▶ WHAT YOU WILL DO: Determine how many lines of the material hold the word "produce", and answer with the number only.

====== INFORMATION SHOWN

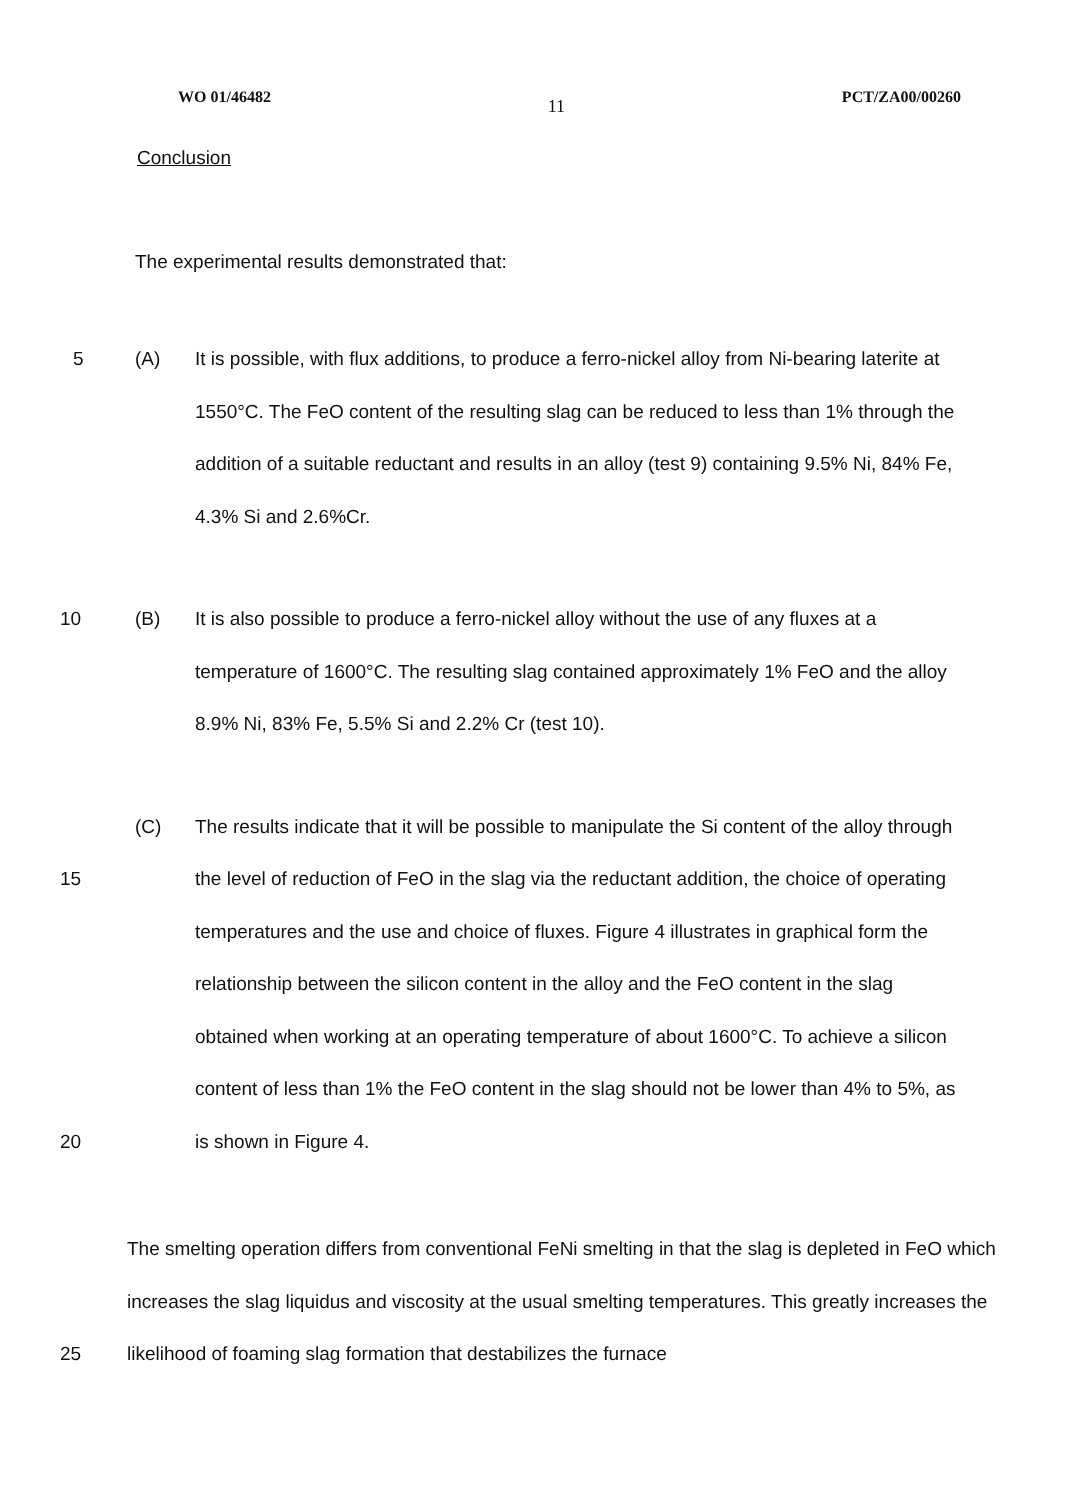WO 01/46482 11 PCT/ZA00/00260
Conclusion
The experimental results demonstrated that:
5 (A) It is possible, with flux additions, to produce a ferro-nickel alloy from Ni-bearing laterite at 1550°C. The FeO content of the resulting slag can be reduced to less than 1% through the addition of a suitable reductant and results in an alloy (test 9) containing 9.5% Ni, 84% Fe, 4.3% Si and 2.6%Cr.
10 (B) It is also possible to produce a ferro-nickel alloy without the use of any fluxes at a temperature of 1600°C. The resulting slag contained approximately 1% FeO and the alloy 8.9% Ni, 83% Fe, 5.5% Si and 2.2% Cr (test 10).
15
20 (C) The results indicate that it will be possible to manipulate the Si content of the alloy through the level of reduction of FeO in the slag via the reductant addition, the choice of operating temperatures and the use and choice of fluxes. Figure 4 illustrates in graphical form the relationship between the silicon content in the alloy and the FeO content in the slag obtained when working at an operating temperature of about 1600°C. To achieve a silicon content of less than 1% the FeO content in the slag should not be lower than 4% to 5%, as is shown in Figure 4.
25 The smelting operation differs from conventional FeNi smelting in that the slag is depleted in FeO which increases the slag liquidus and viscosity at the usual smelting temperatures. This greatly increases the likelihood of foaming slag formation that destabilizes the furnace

============

▶ SOLUTION FOR THIS TASK: 2